ARRÊT DU JEUDI 24 NOVEMBRE 2011





Appel d'une décision (N° RG 10/73)

rendue par le Conseil de Prud'hommes - Formation paritaire de BOURGOIN-JALLIEU

en date du 19 octobre 2010

suivant déclaration d'appel du 16 Novembre 2010



APPELANT :



Monsieur [T] [P]

[Adresse 2]

[Localité 9]



Représenté par la SCP TEJTELBAUM-TARDY/CHARVET (avocats au barreau de BOURGOIN-JALLIEU)





...

RG N° 10/04948

N° Minute :

Notifié le :

Grosse délivrée le :

AU NOM DU PEUPLE FRANCAIS

COUR D'APPEL DE GRENOBLE

CHAMBRE SOCIALE

ARRÊT DU JEUDI 24 NOVEMBRE 2011

Appel d'une décision (N° RG 10/73)

rendue par le Conseil de Prud'hommes - Formation paritaire de BOURGOIN-JALLIEU

en date du 19 octobre 2010

suivant déclaration d'appel du 16 Novembre 2010

APPELANT :

Monsieur [T] [P]

[Adresse 2]

[Localité 9]

Représenté par la SCP TEJTELBAUM-TARDY/CHARVET (avocats au barreau de BOURGOIN-JALLIEU)

INTIMÉES :

La SNC HOTEL DELAUNAY prise en la personne de son représentant légal en exercice domicilié en cette qualité audit siège

[Adresse 3]

[Localité 4]

La SAS BRE GESTION HOTELIERE prise en la personne de son représentant légal en exercice domicilié en cette qualité audit siège

[Adresse 3]

[Localité 4]

Toutes les deux représentées par Me Alain MORTIER (avocat au barreau de PARIS)

COMPOSITION DE LA COUR :

LORS DU DELIBERE :

Monsieur Bernard VIGNY, Conseiller, faisant fonction de Président,

Madame Dominique JACOB, Conseiller,

Madame Astrid RAULY, Conseiller,

DEBATS :

A l'audience publique du 27 Octobre 2011,

Madame Dominique JACOB, chargée du rapport, et Monsieur Bernard VIGNY, assistés de [Localité 8] Sophie ROCHARD, Greffier, ont entendu les parties en leurs conclusions et plaidoirie(s), conformément aux dispositions de l'article 945-1 du code de procédure civile, les parties ne s'y étant pas opposées ;

Puis l'affaire a été mise en délibéré au 24 Novembre 2011, délibéré au cours duquel il a été rendu compte des débats à la Cour.

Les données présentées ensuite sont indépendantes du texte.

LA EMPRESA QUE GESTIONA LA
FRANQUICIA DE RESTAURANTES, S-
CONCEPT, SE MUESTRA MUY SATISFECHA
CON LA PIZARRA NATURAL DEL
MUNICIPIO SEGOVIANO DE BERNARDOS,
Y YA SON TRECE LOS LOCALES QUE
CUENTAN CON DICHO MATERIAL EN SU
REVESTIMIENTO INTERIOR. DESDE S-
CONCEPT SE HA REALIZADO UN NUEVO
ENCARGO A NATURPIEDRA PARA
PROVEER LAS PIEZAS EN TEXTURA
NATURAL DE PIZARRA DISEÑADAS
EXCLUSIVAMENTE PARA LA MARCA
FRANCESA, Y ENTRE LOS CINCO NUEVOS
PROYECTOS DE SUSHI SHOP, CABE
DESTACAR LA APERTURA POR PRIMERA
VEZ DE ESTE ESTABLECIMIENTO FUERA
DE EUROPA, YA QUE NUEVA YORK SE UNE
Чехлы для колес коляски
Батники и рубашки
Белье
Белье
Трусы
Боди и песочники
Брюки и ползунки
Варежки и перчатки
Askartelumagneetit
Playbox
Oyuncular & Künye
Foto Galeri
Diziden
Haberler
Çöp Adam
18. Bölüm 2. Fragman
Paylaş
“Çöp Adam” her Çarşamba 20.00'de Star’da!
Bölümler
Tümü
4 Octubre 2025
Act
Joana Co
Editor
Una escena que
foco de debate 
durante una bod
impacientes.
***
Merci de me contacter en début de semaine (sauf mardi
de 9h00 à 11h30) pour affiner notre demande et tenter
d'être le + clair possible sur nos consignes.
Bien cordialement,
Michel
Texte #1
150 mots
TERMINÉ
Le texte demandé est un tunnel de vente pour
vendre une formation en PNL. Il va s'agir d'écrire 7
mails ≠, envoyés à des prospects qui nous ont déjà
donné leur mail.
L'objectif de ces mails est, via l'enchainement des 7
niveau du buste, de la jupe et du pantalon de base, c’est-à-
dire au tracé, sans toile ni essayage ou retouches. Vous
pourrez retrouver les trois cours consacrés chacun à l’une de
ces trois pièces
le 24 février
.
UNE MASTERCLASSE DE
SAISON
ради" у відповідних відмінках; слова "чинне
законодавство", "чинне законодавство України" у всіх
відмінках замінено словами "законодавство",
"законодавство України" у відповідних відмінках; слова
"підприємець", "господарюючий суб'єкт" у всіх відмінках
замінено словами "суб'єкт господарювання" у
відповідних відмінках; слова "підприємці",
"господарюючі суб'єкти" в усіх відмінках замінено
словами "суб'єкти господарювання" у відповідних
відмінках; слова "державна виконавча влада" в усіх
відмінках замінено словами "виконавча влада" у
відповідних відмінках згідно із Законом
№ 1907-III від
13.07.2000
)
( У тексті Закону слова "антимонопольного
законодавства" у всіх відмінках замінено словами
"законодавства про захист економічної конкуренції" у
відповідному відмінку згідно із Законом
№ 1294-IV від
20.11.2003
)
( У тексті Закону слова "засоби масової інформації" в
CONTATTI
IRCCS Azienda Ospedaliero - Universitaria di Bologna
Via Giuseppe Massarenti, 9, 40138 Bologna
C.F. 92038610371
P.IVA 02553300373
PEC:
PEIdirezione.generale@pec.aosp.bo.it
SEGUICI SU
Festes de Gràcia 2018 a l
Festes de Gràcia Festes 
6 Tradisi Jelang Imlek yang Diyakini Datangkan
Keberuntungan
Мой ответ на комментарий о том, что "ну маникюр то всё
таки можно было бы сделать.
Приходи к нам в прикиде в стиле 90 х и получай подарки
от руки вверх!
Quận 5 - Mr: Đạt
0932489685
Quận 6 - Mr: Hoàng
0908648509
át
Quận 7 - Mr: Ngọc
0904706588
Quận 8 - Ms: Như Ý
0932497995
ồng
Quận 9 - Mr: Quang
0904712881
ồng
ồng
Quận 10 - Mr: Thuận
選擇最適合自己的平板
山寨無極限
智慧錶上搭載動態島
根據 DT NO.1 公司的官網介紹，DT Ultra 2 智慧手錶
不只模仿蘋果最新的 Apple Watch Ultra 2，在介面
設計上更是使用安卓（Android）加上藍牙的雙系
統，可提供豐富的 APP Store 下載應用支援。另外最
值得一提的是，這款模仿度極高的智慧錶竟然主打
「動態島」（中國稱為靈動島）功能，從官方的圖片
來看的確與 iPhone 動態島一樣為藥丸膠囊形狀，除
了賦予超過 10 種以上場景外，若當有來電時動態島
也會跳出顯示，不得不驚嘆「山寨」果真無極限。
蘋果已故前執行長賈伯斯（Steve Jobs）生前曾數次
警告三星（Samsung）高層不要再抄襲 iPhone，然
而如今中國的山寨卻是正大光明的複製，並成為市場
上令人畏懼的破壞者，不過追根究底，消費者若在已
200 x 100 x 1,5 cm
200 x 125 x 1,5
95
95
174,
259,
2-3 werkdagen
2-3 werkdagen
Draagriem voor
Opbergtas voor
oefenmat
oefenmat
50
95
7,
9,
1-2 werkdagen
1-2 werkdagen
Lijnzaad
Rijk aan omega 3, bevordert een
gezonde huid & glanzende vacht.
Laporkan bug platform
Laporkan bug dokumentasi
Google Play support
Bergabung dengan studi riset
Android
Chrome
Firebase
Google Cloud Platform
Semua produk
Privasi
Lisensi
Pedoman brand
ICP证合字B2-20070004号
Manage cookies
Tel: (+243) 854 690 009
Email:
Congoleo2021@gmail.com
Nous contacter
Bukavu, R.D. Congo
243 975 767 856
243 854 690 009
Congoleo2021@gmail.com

L'arrêt a été rendu le 24 Novembre 2011.

RG 10/ 4948 BV

EXPOSE DU LITIGE

M. [T] [P] a été embauché le 13 mars 2006 comme adjoint de direction d'un hôtel de la marque hôtelière 'Mister Bed' situé à [Localité 7] (91) selon un contrat signé avec une Sarl MB IGNY HOTEL.

Il a ensuite été muté dans un hôtel à [Localité 10] (Marne) selon un contrat signé par une société HMB TINQUEUX.

Enfin le 21 mai 2007 il a été muté comme directeur de l'hôtel Mister Bed de Bourgoin-Jallieu, selon contrat signé avec la SNC HOTEL DE LAUNAY.

Ce dernier établissement, tout comme ceux de [G] et de [Localité 10], est géré par la SAS B.R.E. GESTION HOTELIERE.

Le 21 octobre 2008 cette société l'a convoqué à un entretien préalable fixé au 30 octobre 2008 puis l'a licencié pour faute grave par lettre du 7 novembre 2008 pour absence injustifiée depuis le 2 octobre 2008 et défaut de réponse aux mises en demeure des 9 et 16 octobre 2008.

Le 29 janvier 2009, M. [P] a saisi le Conseil de Prud'hommes de Bourgoin-Jallieu de demandes formées à l'encontre de la SAS B.R.E. GESTION HOTELIERE ou, le cas échéant, la SNC HOTEL DELAUNAY. L'affaire a été radiée et réintroduite le 15 mars 2010.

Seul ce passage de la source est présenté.